3. Now go to Hyper-V Manager, select the VM and choose to move the VM.

4. Select the storage destination you want this VM to replicate to.

5. Return to the primary server where the VM is hosted and where you want to initiate the replication from; to do this, right-click the VM | Replication | Start Initial Replication.

6. Select Start replication immediately.
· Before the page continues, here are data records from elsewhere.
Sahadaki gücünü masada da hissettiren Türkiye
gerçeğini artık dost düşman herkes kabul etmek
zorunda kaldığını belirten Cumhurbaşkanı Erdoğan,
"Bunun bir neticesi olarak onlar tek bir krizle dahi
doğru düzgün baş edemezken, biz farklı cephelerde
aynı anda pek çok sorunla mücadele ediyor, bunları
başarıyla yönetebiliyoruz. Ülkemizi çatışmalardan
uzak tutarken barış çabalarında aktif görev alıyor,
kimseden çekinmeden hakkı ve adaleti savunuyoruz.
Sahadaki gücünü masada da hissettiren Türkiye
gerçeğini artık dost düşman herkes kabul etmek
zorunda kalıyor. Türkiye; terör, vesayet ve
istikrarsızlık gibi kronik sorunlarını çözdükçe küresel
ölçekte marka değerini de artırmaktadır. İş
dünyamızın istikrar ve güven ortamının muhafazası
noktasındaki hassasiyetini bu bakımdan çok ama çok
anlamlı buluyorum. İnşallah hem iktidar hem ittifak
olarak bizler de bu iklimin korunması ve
Locate the VM which you want to replicate to a storage location other than the default you configured in step 1 and right-click the VM, then drag down to Enable Replication.

7. The Enable Replication Wizard starts and takes you through a series of questions to configure replication for this VM. At the Choose Initial Replication Method screen, make sure you schedule the initial replication by selecting "Start replication on" and specify a date. This process will create the initial files and place them in the default location for replicating VM but the files are relatively small in size and can be very easily moved.

8. Now go to Hyper-V Manager, select the VM and choose to move the VM.

9. Select the storage destination you want this VM to replicate to.

10. Return to the primary server where the VM is hosted and where you want to initiate the replication from; to do this, right-click the VM | Replication | Start Initial Replication.

11. Select Start replication immediately.